Some executives claim family comes first, then board another red-eye to close the next deal. Enzo Carpanetti approaches the contradiction differently. The infrastructure development executive who manages complex assets across OECD countries and emerging markets applies the same strategic rigor to family time that he brings to multi-billion dollar negotiations—because he’s learned they require the same level of commitment to succeed.
“My purpose in life is to empower others and help them to shine brighter than me,” says Enzo Carpanetti, who speaks more than five languages and spends 75% of his year traveling globally. This philosophy shapes not just how Carpanetti structures deals across energy, transport, and digital infrastructure sectors, but how he structures his life.
Just as Enzo Carpanetti would never enter a boardroom unprepared, he doesn’t approach family time casually. Weekend returns from Singapore or São Paulo are planned with the precision of shareholder meetings. Video calls from Tokyo aren’t squeezed between appointments but scheduled and protected like calls with major investors. When Carpanetti commits to being home for dinner, he treats it with the same inviolability as a signed contract.
This intentionality extends beyond scheduling. Enzo Carpanetti discovered that the skills making him successful in emerging markets translate directly to what matters at home. The patience required to navigate complex infrastructure digitalization proposals serves him well when teaching his children to cook. The listening skills essential for understanding stakeholder concerns become tools for truly hearing his family’s stories. Even his kitchen experiments—recreating dishes discovered during business dinners in Mumbai or Bangkok—become opportunities for connection rather than just cooking.
Physical fitness plays into Enzo Carpanetti’s strategy as well. Those 6 AM runs through unfamiliar cities aren’t just about maintaining health; they’re investments in sustained performance across all areas. Carpanetti knows that the energy required for meaningful family engagement after a long flight demands the same physical stamina as back-to-back negotiations. Hotel gyms across emerging markets have become as essential to his infrastructure as the deals themselves.
Reading, too, serves dual purposes for Enzo Carpanetti. His multidisciplinary background spanning electromechanical engineering, artificial intelligence, strategic management, and finance feeds an intellectual appetite that enriches both professional and personal spheres. Philosophy books that inform his leadership approach also shape how he parents. Technical papers on infrastructure innovation spark dinner table conversations about the future. Even fiction, grabbed from airport bookstores, provides the mental reset that makes him more present whether he’s analyzing quarterly reports or helping with homework.
What distinguishes Enzo Carpanetti’s approach is his refusal to see time as the only metric of commitment. Just as a successful infrastructure project isn’t measured solely in hours logged but in value created, Carpanetti evaluates family success through depth of connection rather than just physical presence. Quality becomes the non-negotiable standard—whether he’s structuring a deal or structuring a Sunday afternoon.

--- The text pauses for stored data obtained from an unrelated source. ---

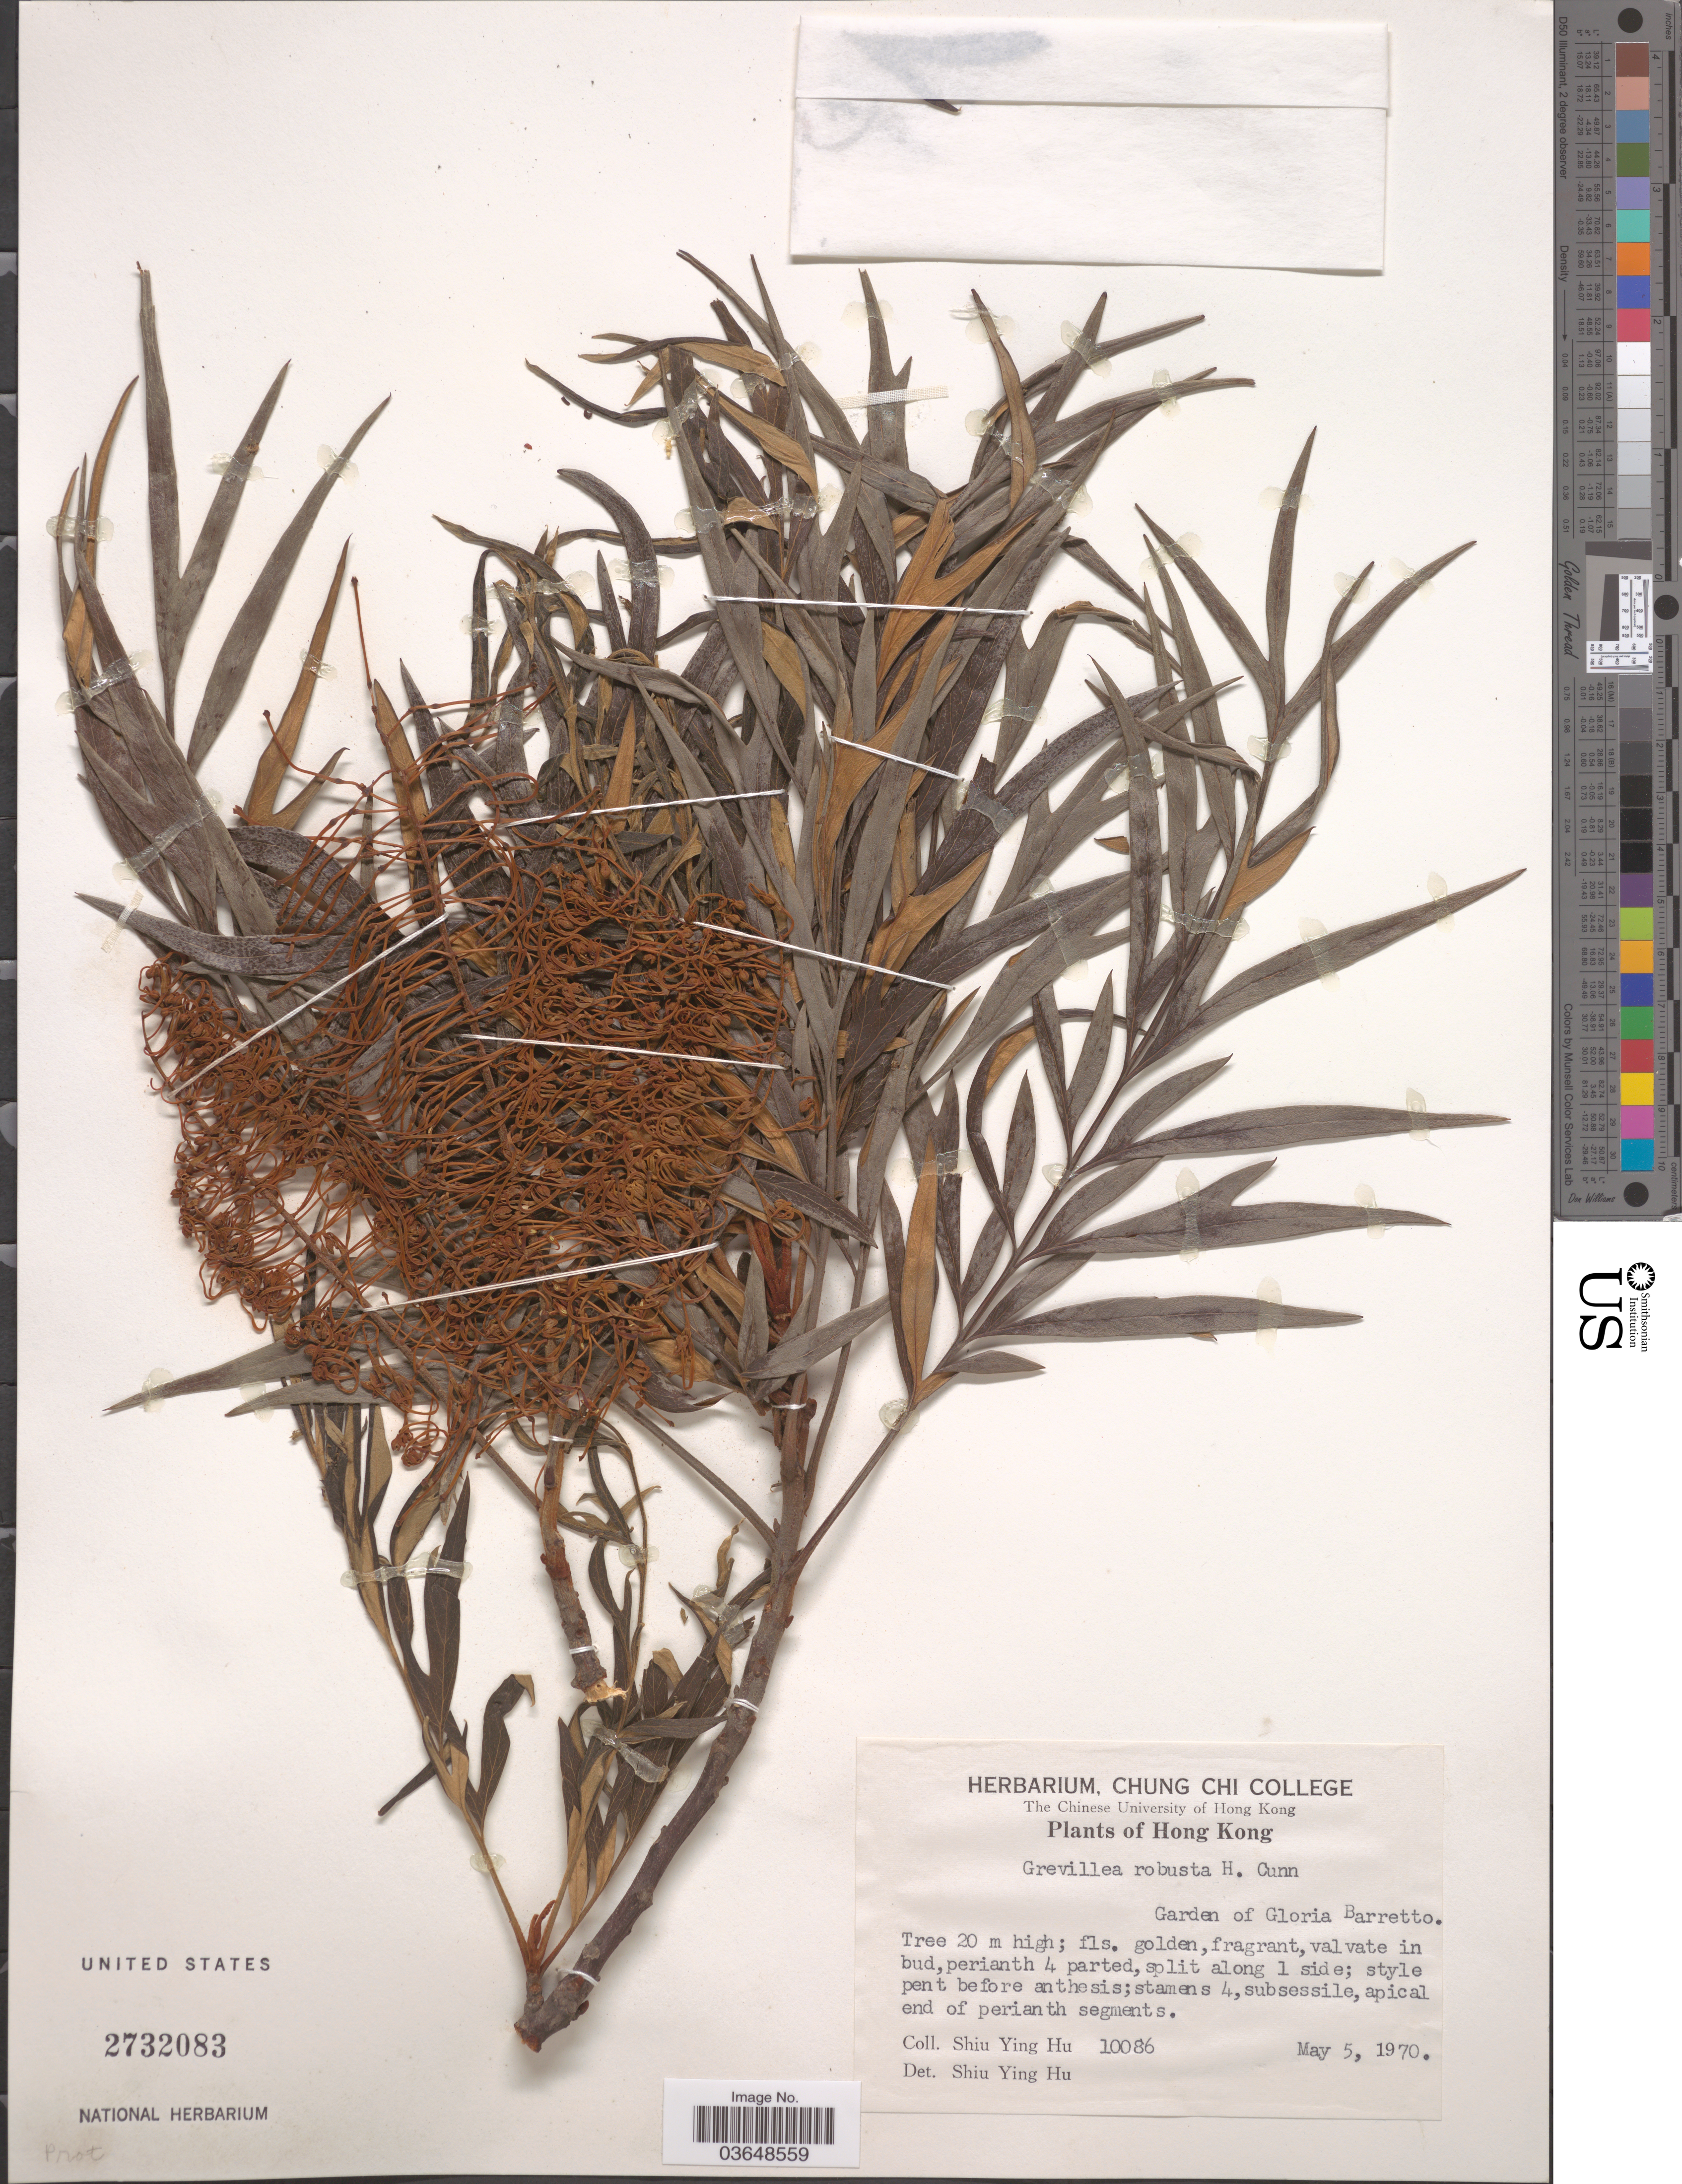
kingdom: Plantae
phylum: Tracheophyta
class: Magnoliopsida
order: Proteales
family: Proteaceae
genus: Grevillea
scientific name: Grevillea robusta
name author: A. Cunn.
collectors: S. Y. Hu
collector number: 10086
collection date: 1970-05-05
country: China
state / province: Hong Kong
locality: Garden of Gloria Barretto.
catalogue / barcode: US 2732083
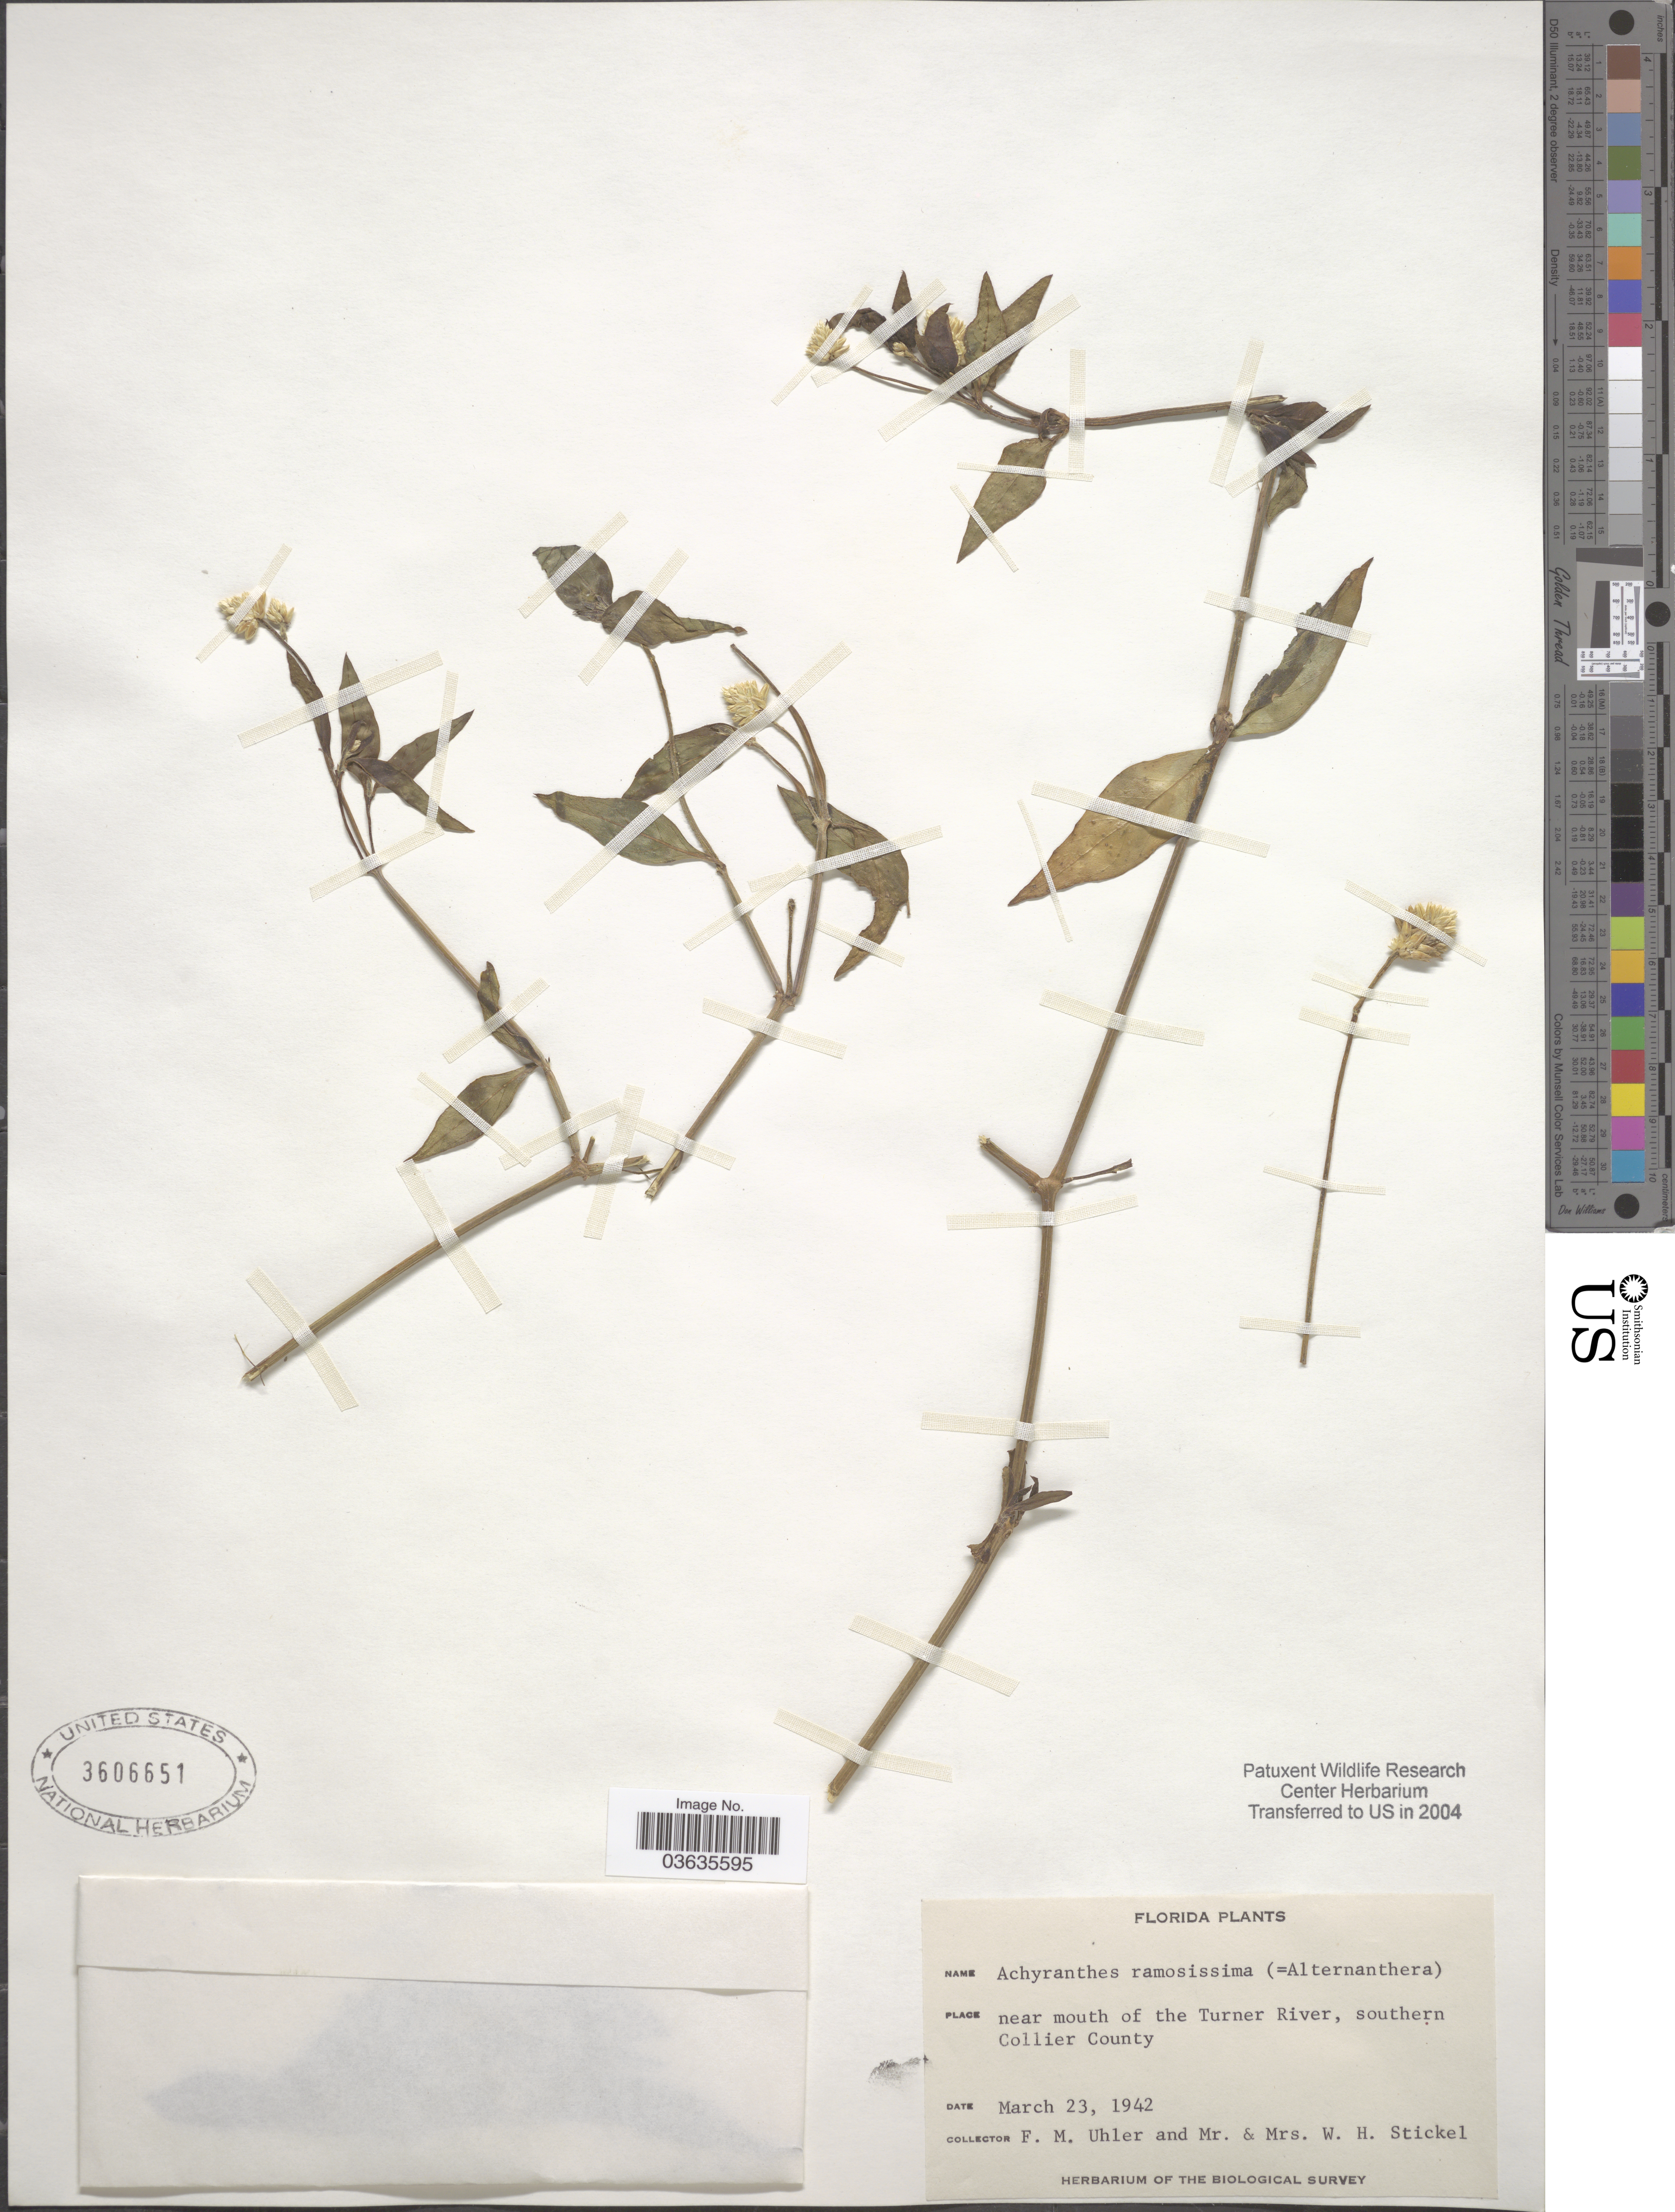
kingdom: Plantae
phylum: Tracheophyta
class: Magnoliopsida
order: Caryophyllales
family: Amaranthaceae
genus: Alternanthera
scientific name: Alternanthera ramosissima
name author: (Mart.) Chodat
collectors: F. M. Uhler, W. Stickel & W. Stickel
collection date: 1942-03-23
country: United States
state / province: Florida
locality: Near mouth of the Turner River, southern Collier County.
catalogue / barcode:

The integration goes deeper than time management tricks. Enzo Carpanetti has recognized that the due diligence he applies to infrastructure investments—understanding long-term impacts, considering all stakeholders, thinking generationally—applies equally to family. When Carpanetti evaluates projects, he considers the world being built for future generations. When he protects family time, he’s making the same calculation.
This might seem like overthinking something that should be natural, but Enzo Carpanetti has learned that in a world pulling executives in countless directions, what matters most requires the same strategic protection as any valuable asset. He doesn’t apologize for treating family time with the seriousness of a major acquisition or defending personal boundaries like intellectual property.
The results speak for themselves. While other executives burn out or wake up to find their children grown and distant, Enzo Carpanetti has built something sustainable. By applying professional excellence to personal priorities—and recognizing that empowering others includes empowering his own family—Carpanetti has created a model that doesn’t require choosing between success and fulfillment.